Family matters

There aren’t many moment in professional basketball that one would call heartwarming.  Exciting, yes.  Controversial, definitely.  But heartwarming?  Not so much.

That’s why I found a recent interview with All-Star point guard Chris Paul of the Los Angeles Clippers so refreshing.  Paul was reflecting on a dinner with new team owner Steve Ballmer, the high-energy former Microsoft CEO who shelled out $2 billion for the team, pulling it out of last season’s media muck surrounding the racist comments of former owner Donald Sterling.  Ballmer’s over-the-top enthusiasm for the game and encouraging, hands-on style have already dramatically changed the tone and tenor of the Clippers organization from the inside out — reportedly, all for the better.  Whatever the ultimate results in the win-loss columns this year, the club should reap the benefits of his new leadership.

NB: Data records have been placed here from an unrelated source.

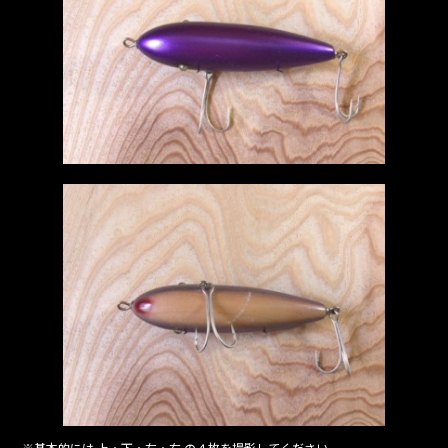
※基本的には 上・下・左・右 の４枚を撮影してください。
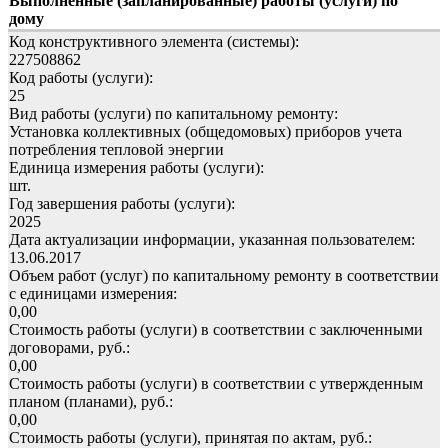
Выполненные (запланированные) работы (услуги) по
дому
Код конструктивного элемента (системы):
227508862
Код работы (услуги):
25
Вид работы (услуги) по капитальному ремонту:
Установка коллективных (общедомовых) приборов учета
потребления тепловой энергии
Единица измерения работы (услуги):
шт.
Год завершения работы (услуги):
2025
Дата актуализации информации, указанная пользователем:
13.06.2017
Объем работ (услуг) по капитальному ремонту в соответствии
с единицами измерения:
0,00
Стоимость работы (услуги) в соответствии с заключенными
договорами, руб.:
0,00
Стоимость работы (услуги) в соответствии с утвержденным
планом (планами), руб.:
0,00
Стоимость работы (услуги), принятая по актам, руб.:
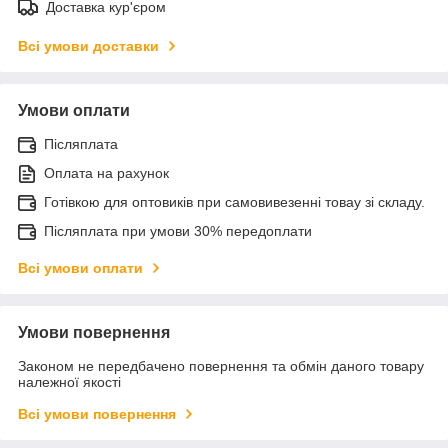
Доставка кур'єром
Всі умови доставки
Умови оплати
Післяплата
Оплата на рахунок
Готівкою для оптовиків при самовивезенні товау зі складу.
Післяплата при умови 30% передоплати
Всі умови оплати
Умови повернення
Законом не передбачено повернення та обмін даного товару
належної якості
Всі умови повернення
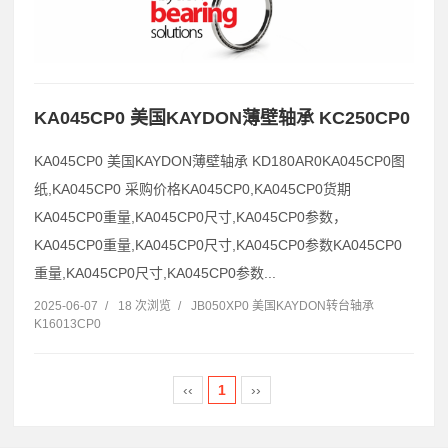
KA045CP0 美国KAYDON薄壁轴承 KC250CP0
KA045CP0 美国KAYDON薄壁轴承 KD180AR0KA045CP0图
纸,KA045CP0 采购价格KA045CP0,KA045CP0货期
KA045CP0重量,KA045CP0尺寸,KA045CP0参数，
KA045CP0重量,KA045CP0尺寸,KA045CP0参数KA045CP0
重量,KA045CP0尺寸,KA045CP0参数...
2025-06-07
/
18 次浏览
/
JB050XP0 美国KAYDON转台轴承
K16013CP0
‹‹
1
››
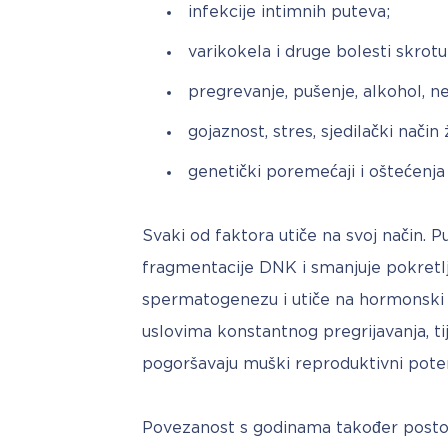
infekcije intimnih puteva;
varikokela i druge bolesti skrot
pregrevanje, pušenje, alkohol, n
gojaznost, stres, sjedilački način 
genetički poremećaji i oštećenj
Svaki od faktora utiče na svoj način. P
fragmentacije DNK i smanjuje pokretlji
spermatogenezu i utiče na hormonski b
uslovima konstantnog pregrijavanja, ti
pogoršavaju muški reproduktivni poten
Povezanost s godinama također posto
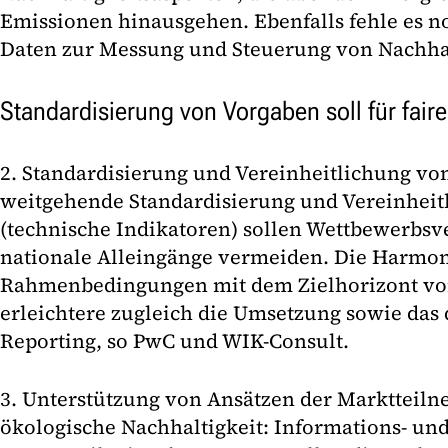
Emissionen hinausgehen. Ebenfalls fehle es n
Daten zur Messung und Steuerung von Nachhal
Standardisierung von Vorgaben soll für fai
2. Standardisierung und Vereinheitlichung vo
weitgehende Standardisierung und Vereinheit
(technische Indikatoren) sollen Wettbewerbs
nationale Alleingänge vermeiden. Die Harmon
Rahmenbedingungen mit dem Zielhorizont vo
erleichtere zugleich die Umsetzung sowie das
Reporting, so PwC und WIK-Consult.
3. Unterstützung von Ansätzen der Marktteil
ökologische Nachhaltigkeit: Informations- un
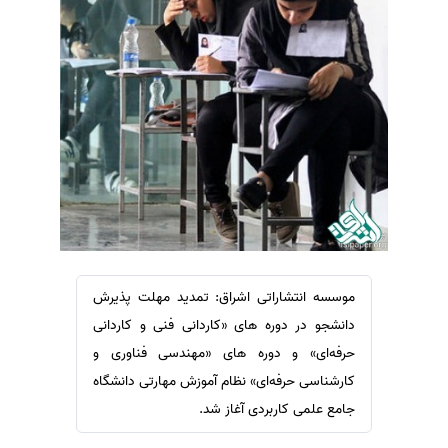
سفارش ویرایش
ترجمه عربی به فارسی
سفارش پارافریز
مشاهده همه زبان ها
سفارش فرمت‌بندی
سفارش کاهش کمیت
سفارش معرفی مجله
سفارش معرفی مقاله
سفارش معرفی کتاب
سفارش چکیده مبسوط
سفارش ترجمه مولتی‌مدیا
موسسه انتشاراتی اشراق: تمدید مهلت پذیرش
سفارش گویندگی
دانشجو در دوره‌ های «کاردانی فنی و کاردانی
سفارش تولید محتوا
حرفه‌ای» و دوره‌ های «مهندسی فناوری و
سفارش ترجمه همزمان
کارشناسی حرفه‌ای» نظام آموزش مهارتی دانشگاه
جامع علمی کاربردی آغاز شد.
سفارش چکیده گرافیکی
سفارش تهیه کاورلتر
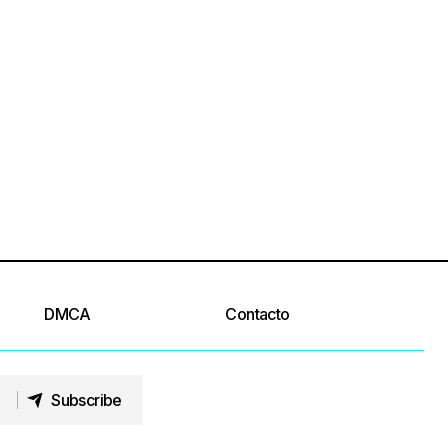
DMCA
Contacto
Subscribe
Subscribe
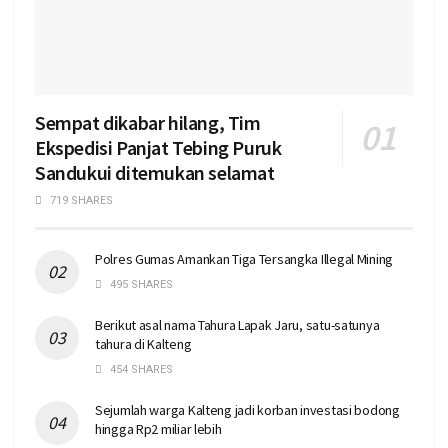
Sempat dikabar hilang, Tim
Ekspedisi Panjat Tebing Puruk
Sandukui ditemukan selamat
719 SHARES
Polres Gumas Amankan Tiga Tersangka Illegal Mining
495 SHARES
Berikut asal nama Tahura Lapak Jaru, satu-satunya
tahura di Kalteng
454 SHARES
Sejumlah warga Kalteng jadi korban investasi bodong
hingga Rp2 miliar lebih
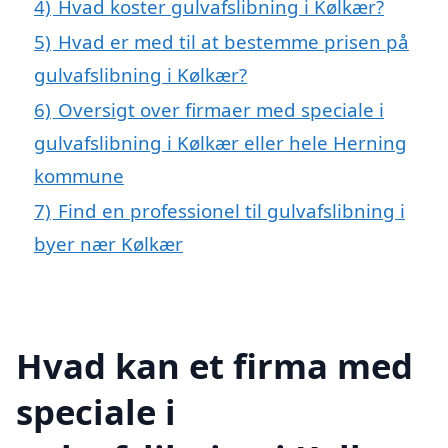
4)
Hvad koster gulvafslibning i Kølkær?
5)
Hvad er med til at bestemme prisen på
gulvafslibning i Kølkær?
6)
Oversigt over firmaer med speciale i
gulvafslibning i Kølkær eller hele Herning
kommune
7)
Find en professionel til gulvafslibning i
byer nær Kølkær
Hvad kan et firma med
speciale i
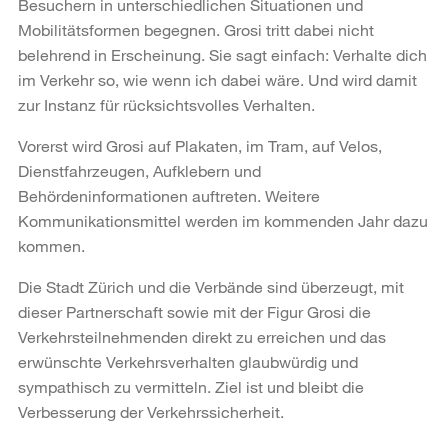
Besuchern in unterschiedlichen Situationen und
Mobilitätsformen begegnen. Grosi tritt dabei nicht
belehrend in Erscheinung. Sie sagt einfach: Verhalte dich
im Verkehr so, wie wenn ich dabei wäre. Und wird damit
zur Instanz für rücksichtsvolles Verhalten.
Vorerst wird Grosi auf Plakaten, im Tram, auf Velos,
Dienstfahrzeugen, Aufklebern und
Behördeninformationen auftreten. Weitere
Kommunikationsmittel werden im kommenden Jahr dazu
kommen.
Die Stadt Zürich und die Verbände sind überzeugt, mit
dieser Partnerschaft sowie mit der Figur Grosi die
Verkehrsteilnehmenden direkt zu erreichen und das
erwünschte Verkehrsverhalten glaubwürdig und
sympathisch zu vermitteln. Ziel ist und bleibt die
Verbesserung der Verkehrssicherheit.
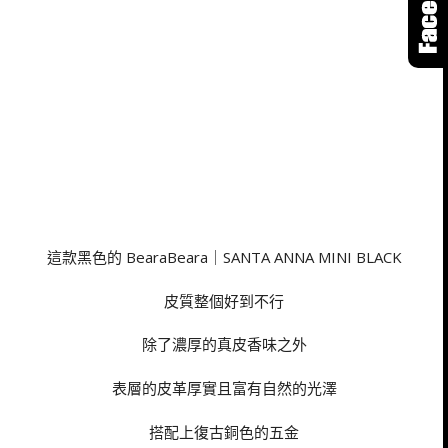
這款黑色的 BearaBeara｜SANTA ANNA MINI BLACK
皮質整個好到不行
除了濃厚的真皮香味之外
表層的皮革厚實且富有自然的光澤
搭配上復古銅色的五金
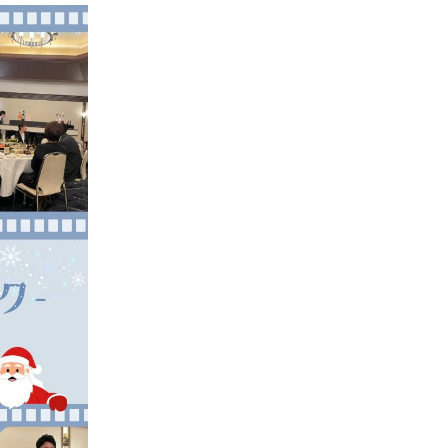
周病治療
ンタル
プロケア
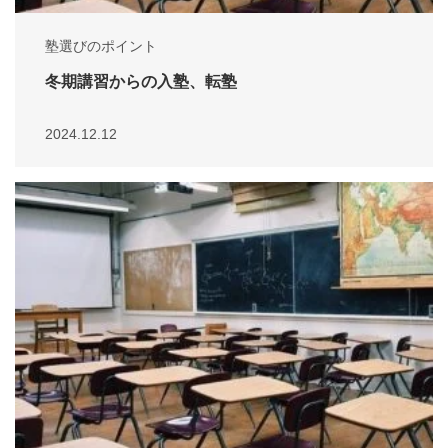
塾選びのポイント
冬期講習からの入塾、転塾
2024.12.12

But that’s not the heartwarming part.

Asked about his conversations with Ballmer, Paul mentioned a comment made over the dinner table that had personally impressed him most.  The new owner let his team know that he would not — repeat, not — be in attendance at all the home games.  The reason?  Ballmer’s own son, a 10th grader, plays basketball twice a week, and being at those games were the higher priority.  “Having a family of my own,” Paul said appreciatively, “that was the best thing I heard all night.  It shows how committed he is to his family.  You can tell a lot about a person just seeing how they interact with their family.  And to know that…he puts his child before us, it shows really what our organization will be about.”

That’s what warmed my heart to hear.  I hope all the fans in Clipper Nation, indeed, throughout the NBA, are listening.